Medical evidence indicates elevated triglycerides may lead to issues like stroke or heart attack. However, if your triglycerides are too high, the best approach to lowering them is a natural one, according to the American Heart Association (AHA). Making a few adjustments in lifestyle, such as how you prepare your food and adding fish to the menu a couple of times a week, can help manage your triglycerides.
Healthy Eating
The nutritional plan for lowering triglycerides is simply a healthy diet that includes whole grains, fresh vegetables, fresh fruits, lean meats, poultry, fish and nuts while limiting refined sugars and fats, especially saturated fats. Your body's normal metabolic process converts any unused calories consumed in a day into triglycerides, essentially fat, and stores them in your cells for later use. Thus, if you are overweight, a diet that lowers your daily caloric intake to match your activity level or "fuel consumption" is essential to lowering triglycerides. Regardless of your weight or activity, however, your body will convert certain foods, such as white sugar, to stored fat if your metabolism is working efficiently.
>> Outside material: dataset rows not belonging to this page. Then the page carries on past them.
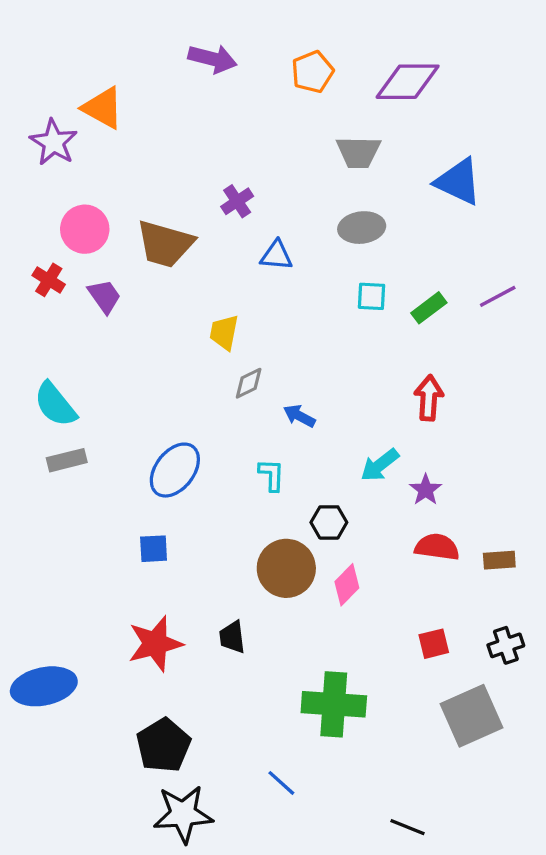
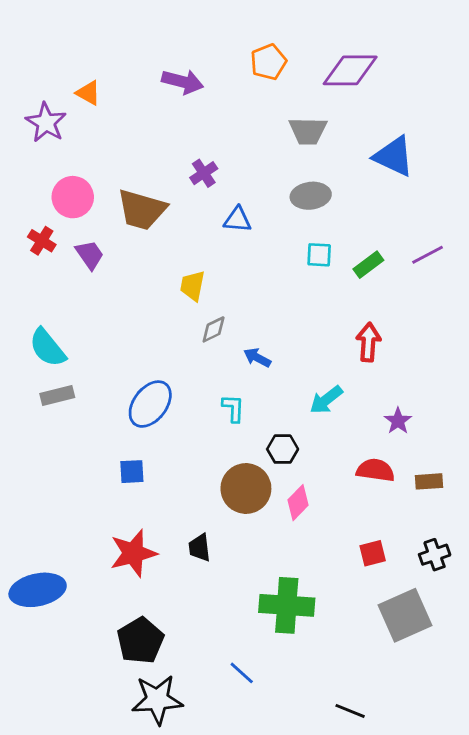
purple arrow: (213, 59) -> (183, 82), moved
orange triangle: (103, 108) -> (88, 93), size x0.7
purple star: (426, 490) -> (398, 421), moved

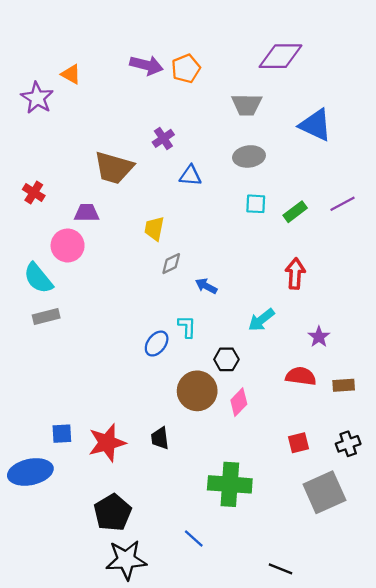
orange pentagon: (268, 62) -> (186, 69), moved
pink circle: (73, 197) -> (68, 245), moved
purple trapezoid: (90, 255) -> (87, 213), moved, turned -55
blue ellipse: (150, 404) -> (157, 344), moved, size x0.7
blue square: (132, 472) -> (62, 434), moved

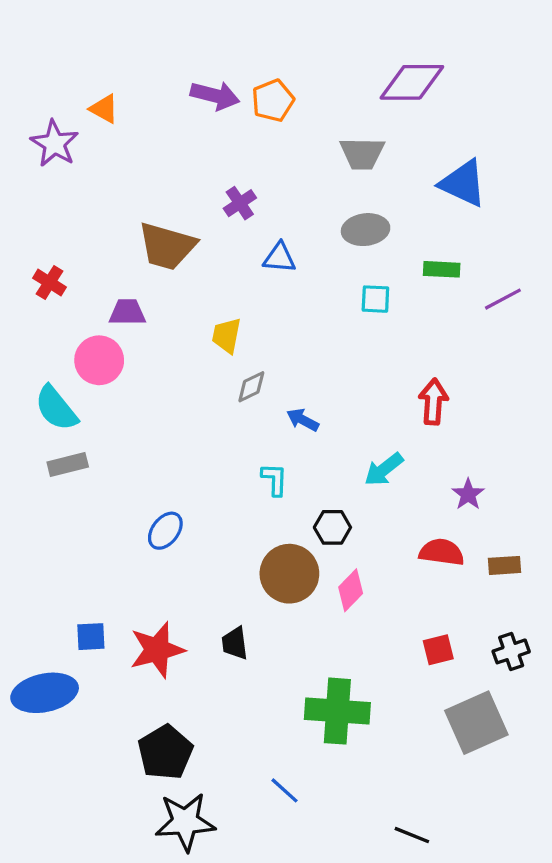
green rectangle: (295, 212) -> (442, 269), moved, turned 40
blue ellipse: (157, 344) -> (165, 531), moved

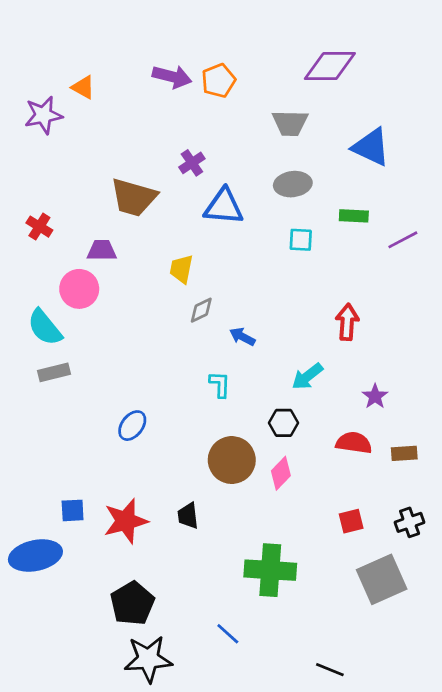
purple star: (54, 144) -> (43, 115), turned 30
blue triangle: (279, 258) -> (224, 207), size x1.5
black hexagon: (332, 527) -> (283, 423), moved

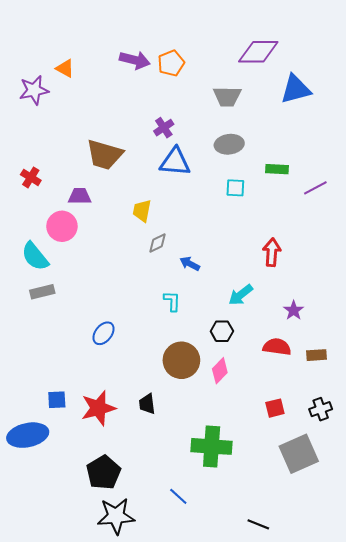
blue triangle: (371, 147) -> (296, 89), moved, turned -40
purple cross: (192, 163) -> (164, 128), moved

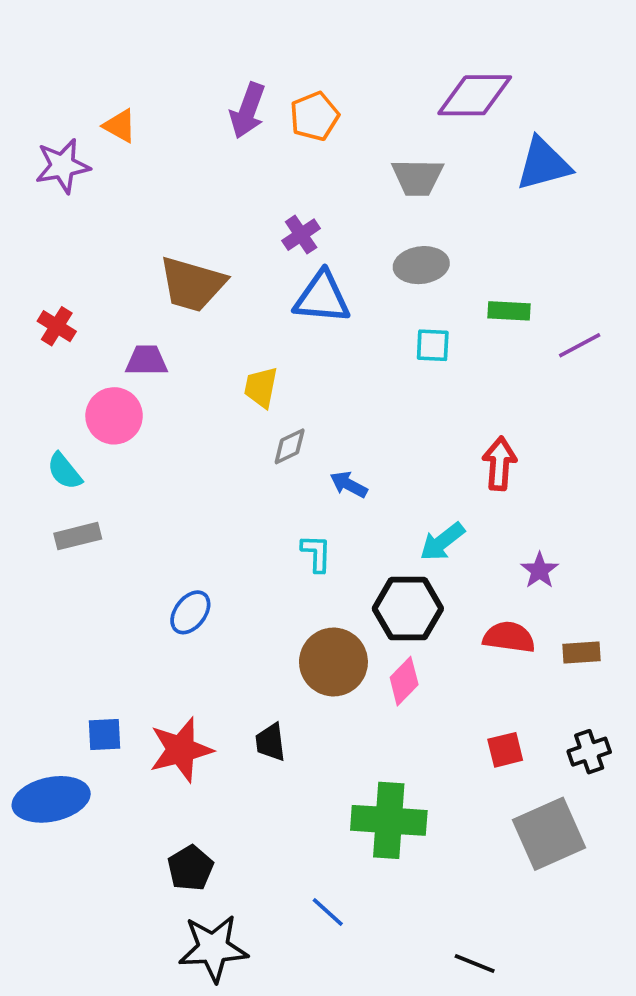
purple arrow: (135, 60) -> (248, 111), turned 96
cyan semicircle: (35, 256) -> (64, 471), size x0.7
black hexagon: (222, 331) -> (408, 609), size x1.6
black pentagon: (104, 472) -> (190, 868), size x0.7

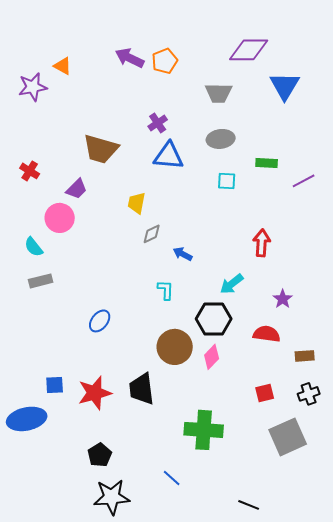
purple arrow: (248, 111) -> (130, 58), turned 96
blue triangle: (543, 164) -> (285, 86), turned -44
purple trapezoid: (146, 361) -> (77, 189), turned 135
brown rectangle: (582, 652) -> (305, 356), moved
black trapezoid: (271, 742) -> (142, 389), size x1.6

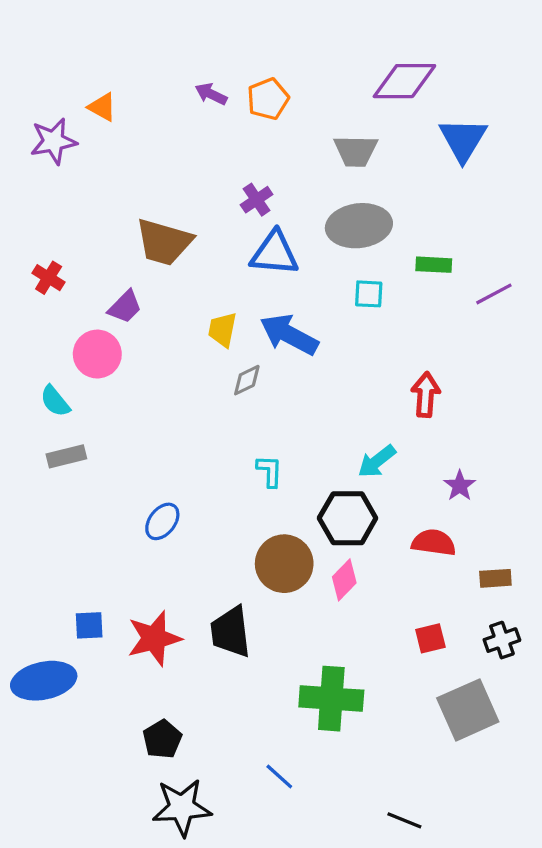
purple arrow: (130, 58) -> (211, 94), size x0.7
gray ellipse: (221, 139) -> (359, 226), size x1.4
blue arrow: (183, 254) -> (289, 335), moved, size x1.8

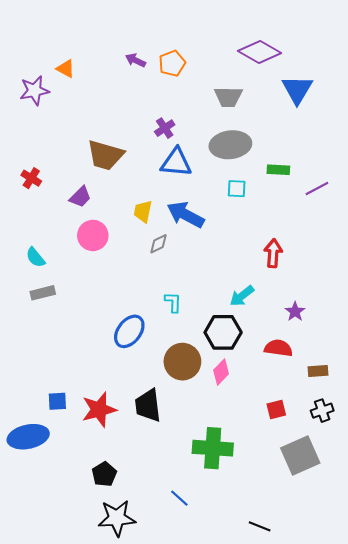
purple diamond: (404, 81) -> (260, 52), turned 30
pink circle: (97, 354) -> (93, 235), moved
blue ellipse: (162, 521) -> (129, 331), moved, size x1.4

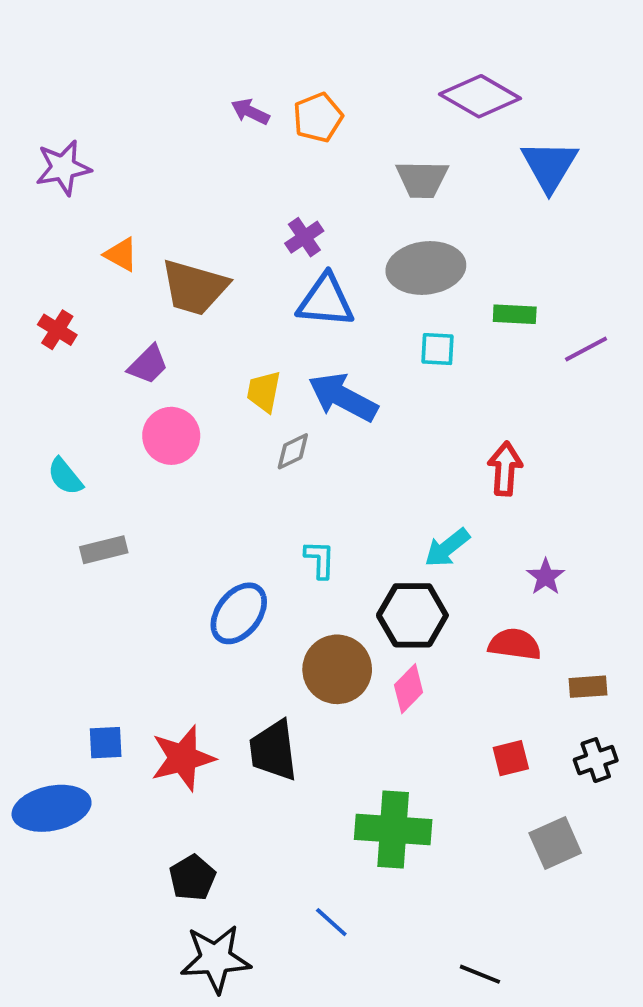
orange triangle: (66, 69) -> (121, 254), moved
gray rectangle: (43, 293) -> (104, 550), moved
gray square: (300, 455) -> (555, 843), size x0.7

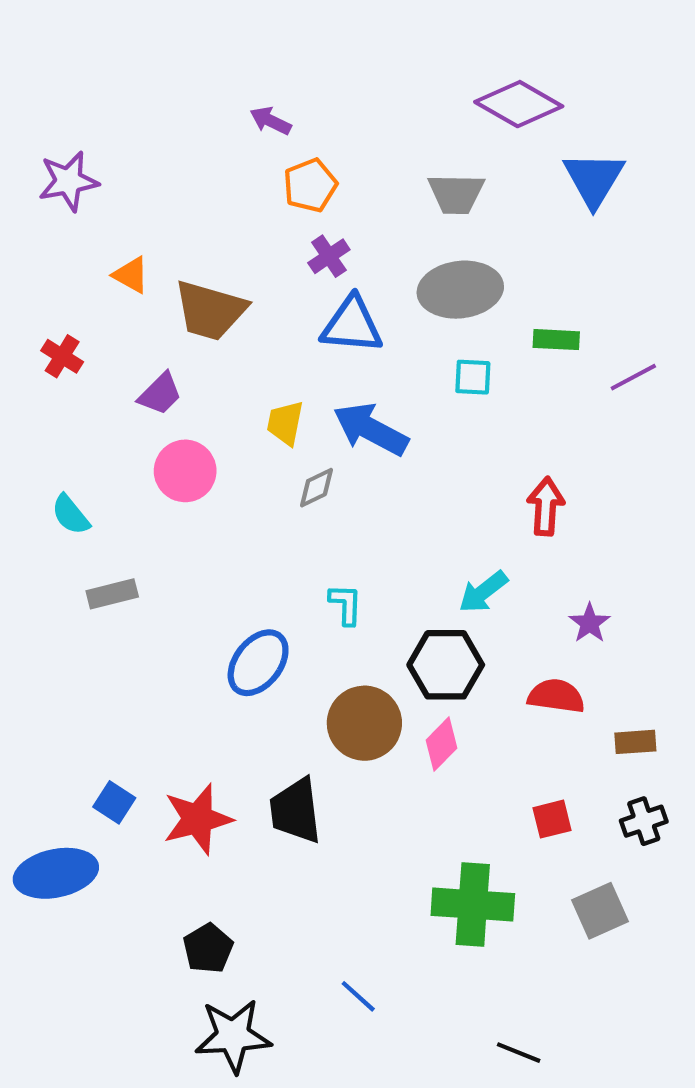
orange pentagon: (318, 117) -> (310, 185), moved
blue square: (106, 743) -> (114, 802), turned 36
green cross: (393, 830) -> (473, 905), moved

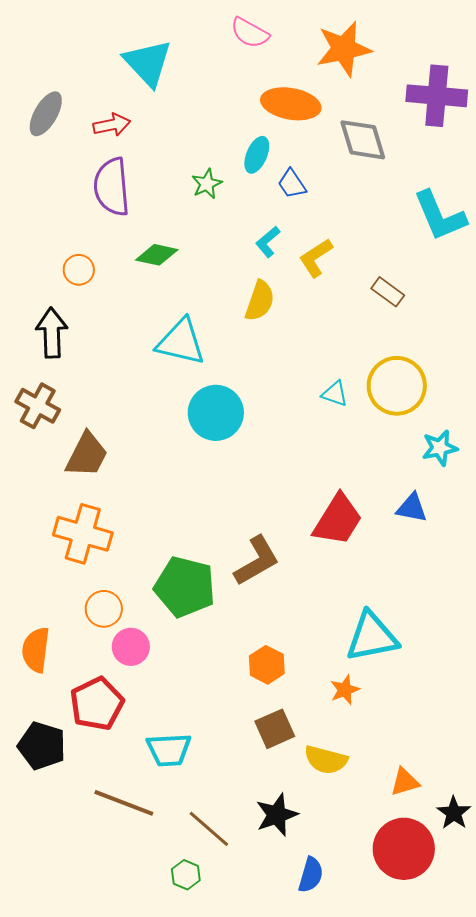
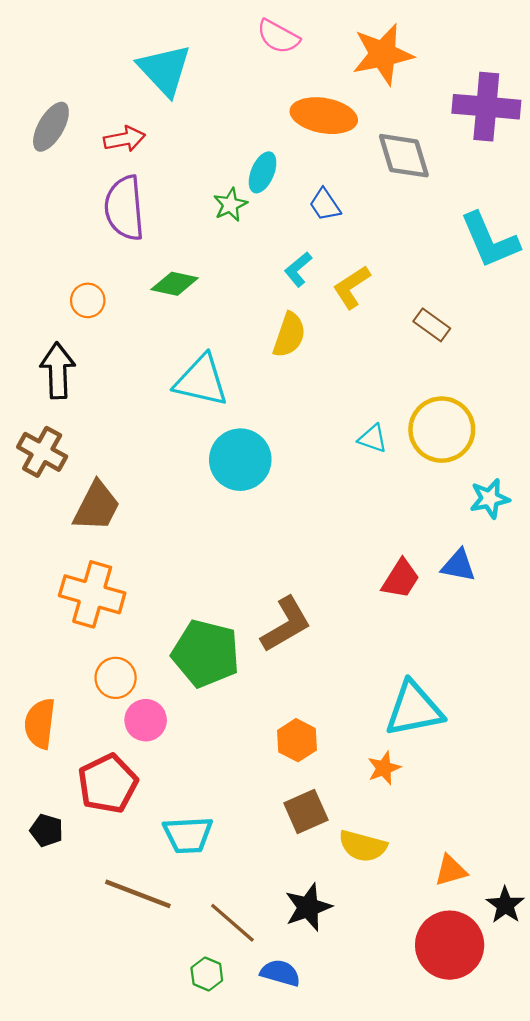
cyan ellipse: (257, 155) -> (263, 172), moved
red trapezoid: (338, 520) -> (401, 579), moved, size x0.7
black pentagon: (42, 746) -> (47, 830), size x0.6
blue semicircle: (311, 875) -> (280, 973), moved, turned -90

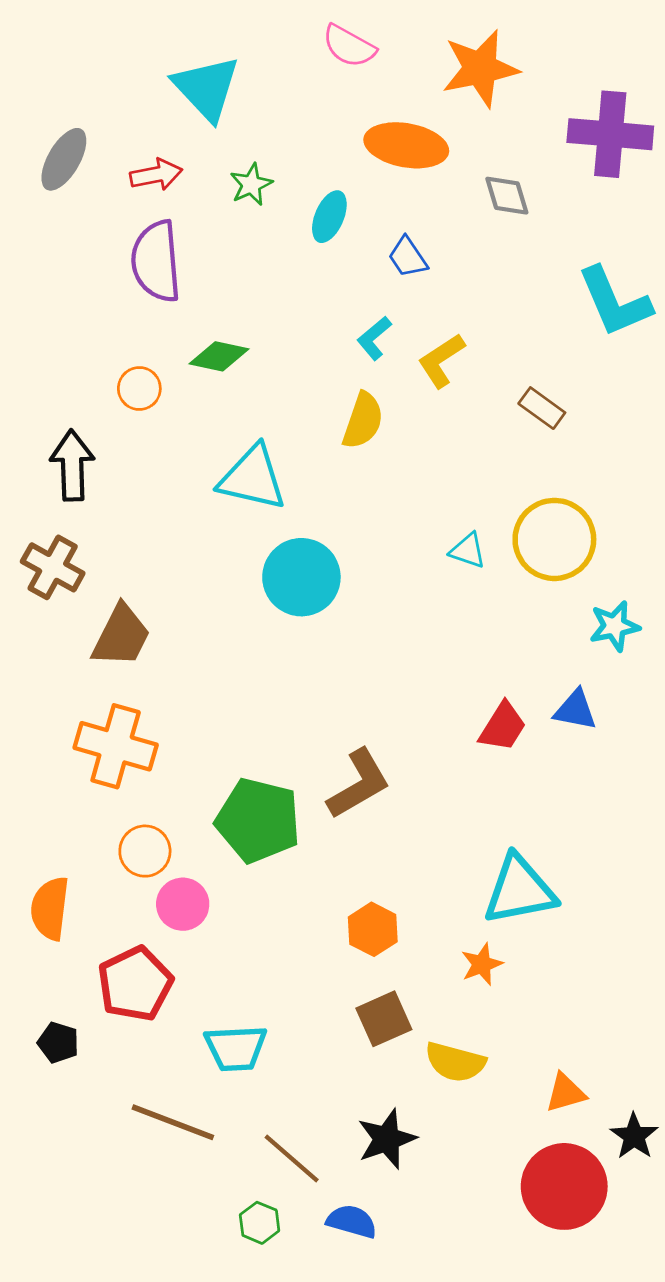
gray diamond: (404, 156) -> (507, 196), size x0.7
green star: (230, 205) -> (251, 184), moved
orange circle: (88, 300) -> (139, 388), moved

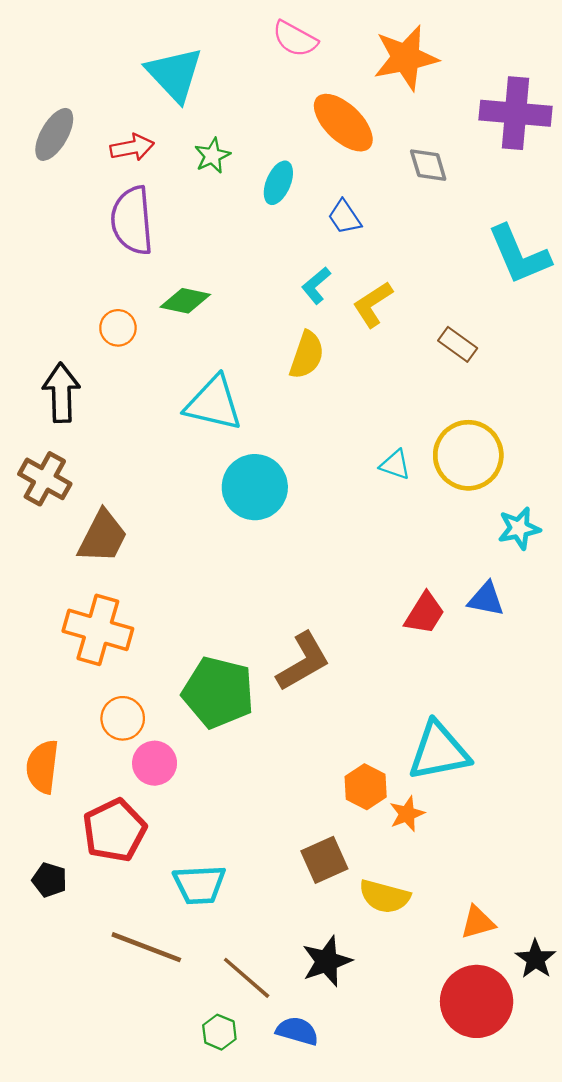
orange ellipse: (406, 145) -> (343, 123), turned 34
orange hexagon: (373, 929) -> (366, 787), moved

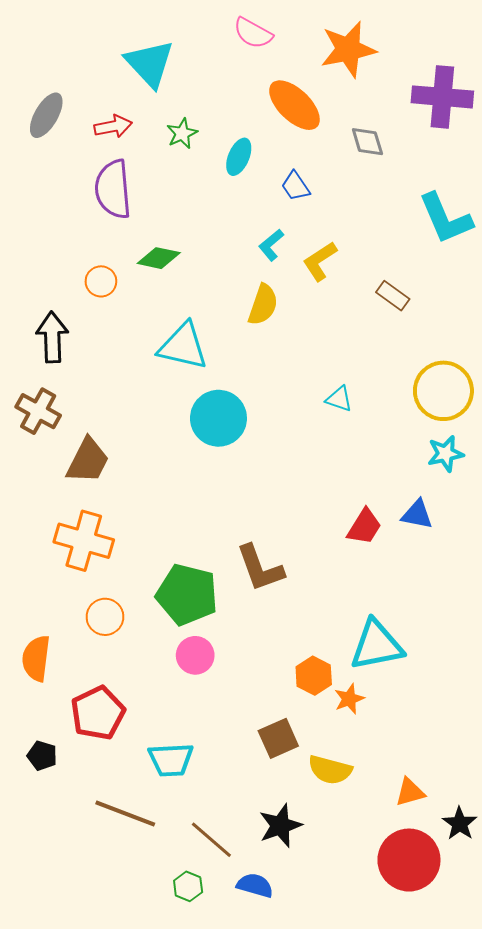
yellow circle: (468, 455) -> (443, 391), moved
brown L-shape: (303, 662) -> (260, 568), turned 100
pink circle: (155, 763) -> (195, 655), moved

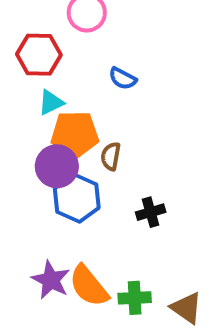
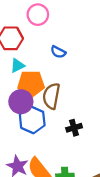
brown semicircle: (111, 156) -> (51, 96), size x1.6

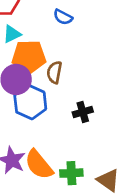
brown semicircle: (51, 96) -> (54, 72), size x0.7

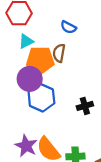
brown semicircle: (54, 72) -> (59, 53), moved

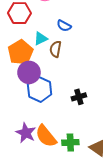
cyan triangle: (26, 41) -> (41, 38), moved
orange pentagon: (40, 60) -> (21, 52), moved, turned -30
Meats, poultry and fish all contain fat, which is essential to your overall health. Americans, however, typically consume much more fat than necessary. Broiling or stir-frying meats with minimal amounts of oil will add less fat to your diet. Your body also converts the natural sugar found in fruits to fuel that ends up as fat if not burned quickly enough, making even apples a poor choice when you consume more than the recommended amount. All carbohydrates become sugar as your metabolism processes the food you eat, but complex carbohydrates found in whole grains take longer for your system to metabolize, using more energy in the digestive process itself and possibly giving you a little more time to walk off a serving of brown rice than a helping of white rice.
Change in Habits
Consuming even small amounts of alcohol on a regular basis can increase triglyceride levels, according to the AHA. Smoking, along with many other negative ramifications, reduces elasticity of arteries and vessels, which in turn increases the risk of plaque buildup associated with high triglycerides.
Moderate physical activity such as brisk walking for 30 minutes a day for five days a week helps the body burn fuel and may prevent abnormal triglyceride levels. Always check with your health care provider before beginning any exercise program.
Fish and Omega-3 Fatty Acids
Salmon, herring, albacore tuna, lake trout and sardines are high in omega-3 fatty acids, which decrease triglyceride levels. The AHA recommends two servings of fish per week, considers 3.5 oz. cooked or 3/4 cup flaked one serving, and advises baking or grilling rather than frying. Canola, walnuts, soybeans and flaxseed also contain omega-3 fatty acids.
Normally preferring fresh fish, nuts or vegetables to the omega-3s contained in supplements, the AHA notes you may require daily supplements if you have high triglycerides or coronary heart disease, since you will need more omega-3s to lower triglycerides than you can consume in a day. As always, however, check with your health care provider before starting an over-the-counter supplement, as its ingredients could interfere with medication you are taking or worsen an existing medical problem.